How to write historical fiction


This month I wrote an article for a new collection on historical fiction.

Here, ahead of publication, are a few writing tips for those considering the genre.

Do your research

You don’t have to be a trained historian to write a good historical novel, but you do need to know your period well enough to make your readers confident of its veracity.

Work out your ground rules

There are historical novelists who take enormous liberties with what is known, and historical novelists who only invent in the gaps. Anything is permissible under the umbrella of fiction, but remember than creativity is not the same as mangling facts. You might imagine a seventh wife for Henry VIII and win readers, but those same readers will find it hard to trust you if you inadvertently describe him switching on a light.

Never preach

You will undoubtedly discover many fascinating facts about your topic, but only weave these in if your narrative requires them. There is nothing more off-putting than a historical novel which really wants to be a history lesson.

Be specific about your location

While your characters may be fantasies, when and where you locate them should be as realistic as possible. Always choose a specific time and place – Kensington Gardens in 1792 rather than late eighteenth-century London.

Use multiple sources

Sometimes the most valuable research is a picture, or an object in a museum, or visiting the actual location. These can provide important physical details to help bring the world you are creating alive for your readers. The internet is an excellent resource here offering images and virtual tours.

Let go of a contemporary vantage point

Not only must you familiarize yourself with the world you are writing about so it becomes second-nature to imagine your character writing with a quill pen, you must also let go of a twenty-first century mindset. It might be hard now to enter the mind of a slave owner, but if that is your topic you must do so or your portrayal will lack conviction.

Forget the consequences

Your characters do not have a historian’s hindsight so try to take yourself back to the point before the outcome was known. If all those young men had realized in 1914 what awaited them in the trenches, they might have been less eager to sign up.


While you may decide against trying to emulate the language of the past, avoid current trends. ‘Cool’ should only be used to denote temperature!!

Think about fiction

A good historical novel should have all the elements of good fiction, so consider the overall shape and story, the characters and writing as well as historical accuracy.

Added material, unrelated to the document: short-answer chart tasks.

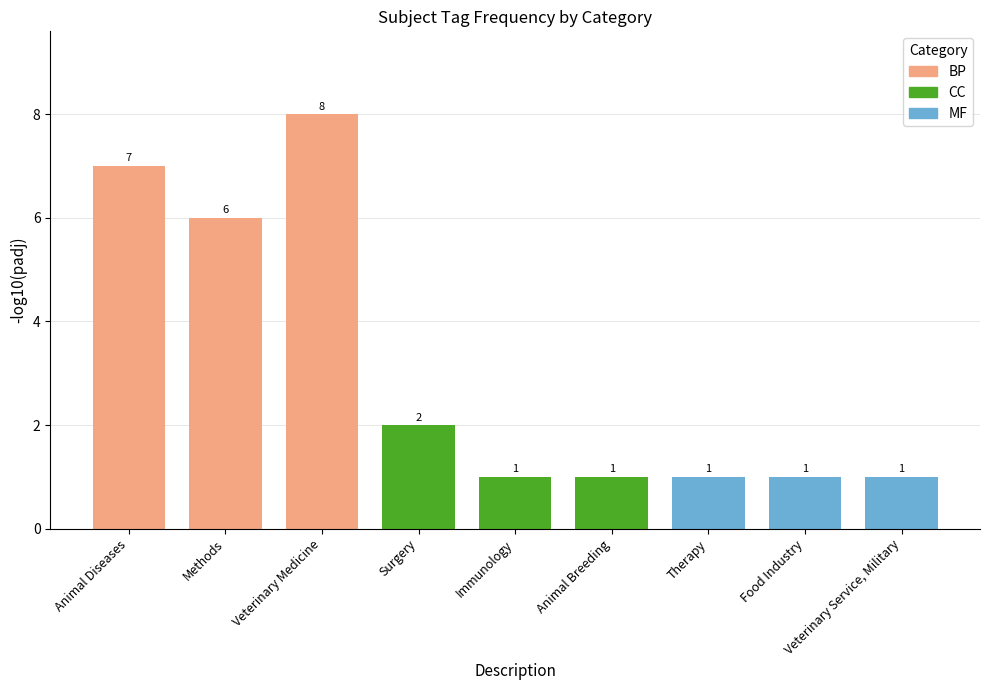

Between Therapy and Animal Diseases, which is larger?

Animal Diseases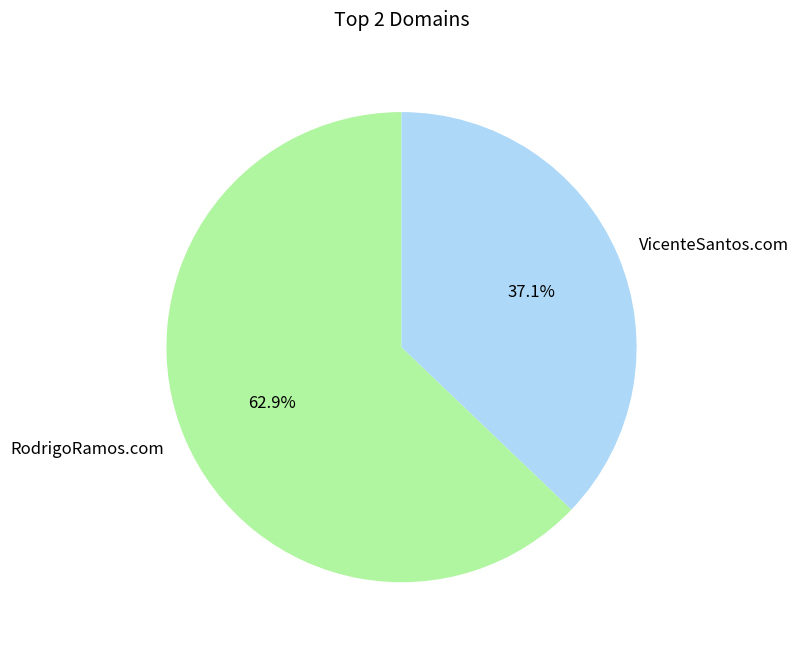

How much of the chart is everything except VicenteSantos.com?

62.9%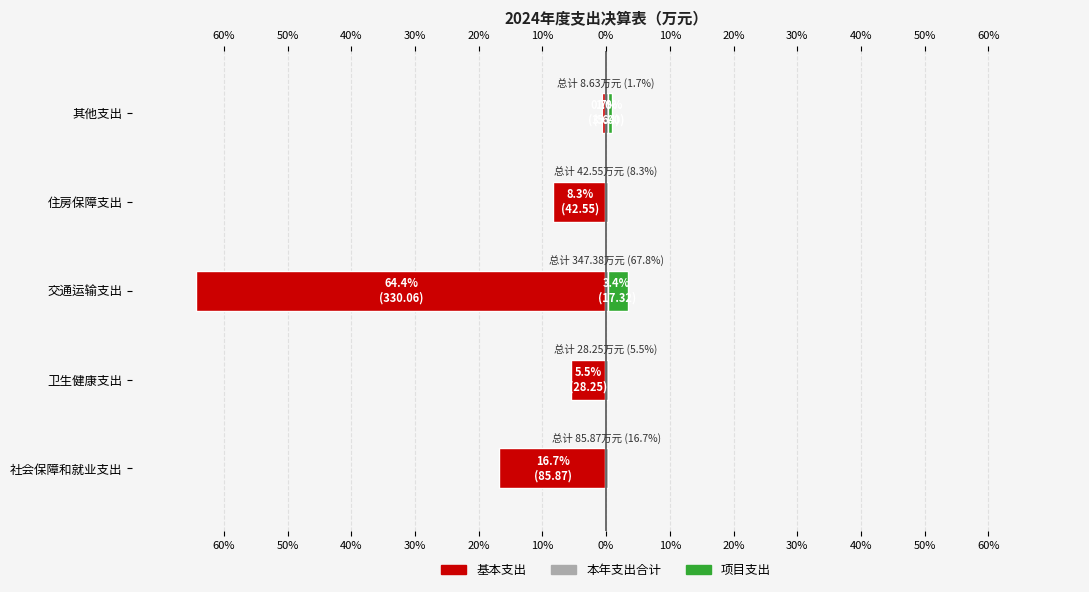

At how many categories does at least one series exceed -47?

5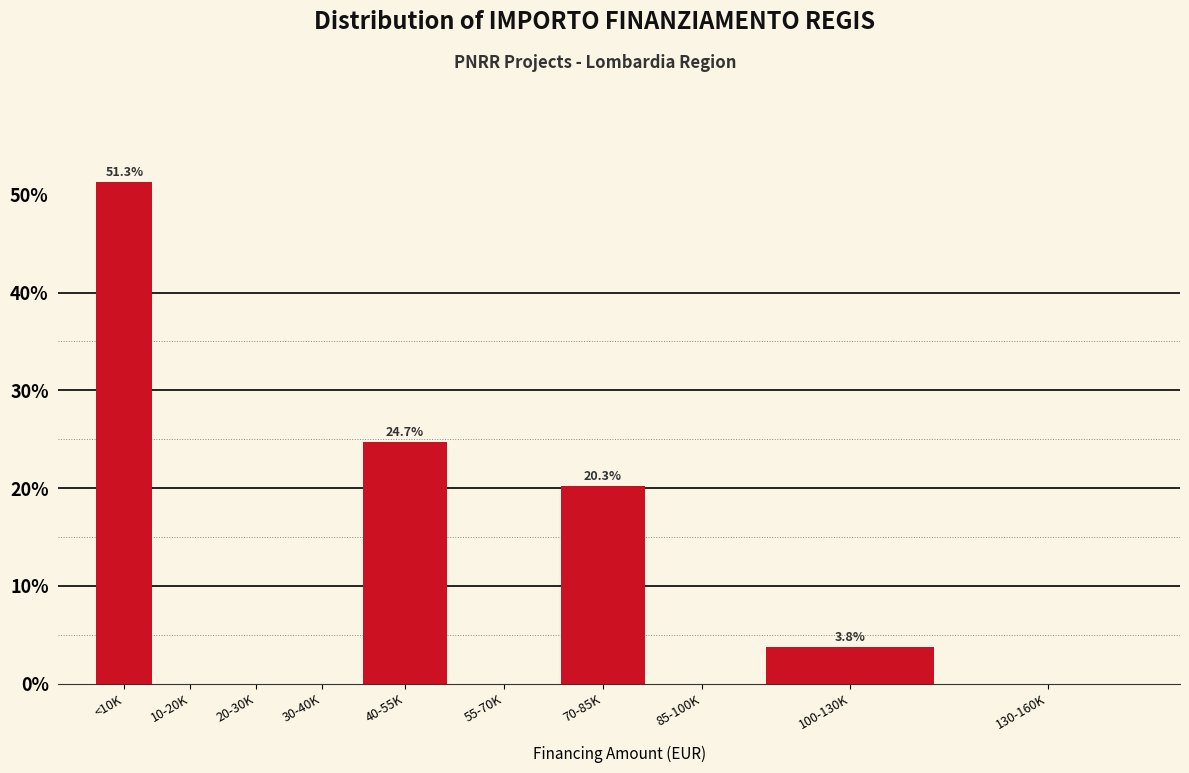

Reading left to right, list all the values displayed in this chart.

<10K=51.3	10-20K=0.0	20-30K=0.0	30-40K=0.0	40-55K=24.7	55-70K=0.0	70-85K=20.3	85-100K=0.0	100-130K=3.8	130-160K=0.0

Different ways to tell your story

Remember stories can be told in flashback as well as chronologically, or from the viewpoint of one or more characters as well as an omniscient narrator.

Find help

Asking someone who knows about your period to go through your finished novel is invaluable. No matter how careful you have been, the chances are you will have got some details wrong.

Prolific reading

As with all good writing, the more you read in your chosen genre the better your work will be.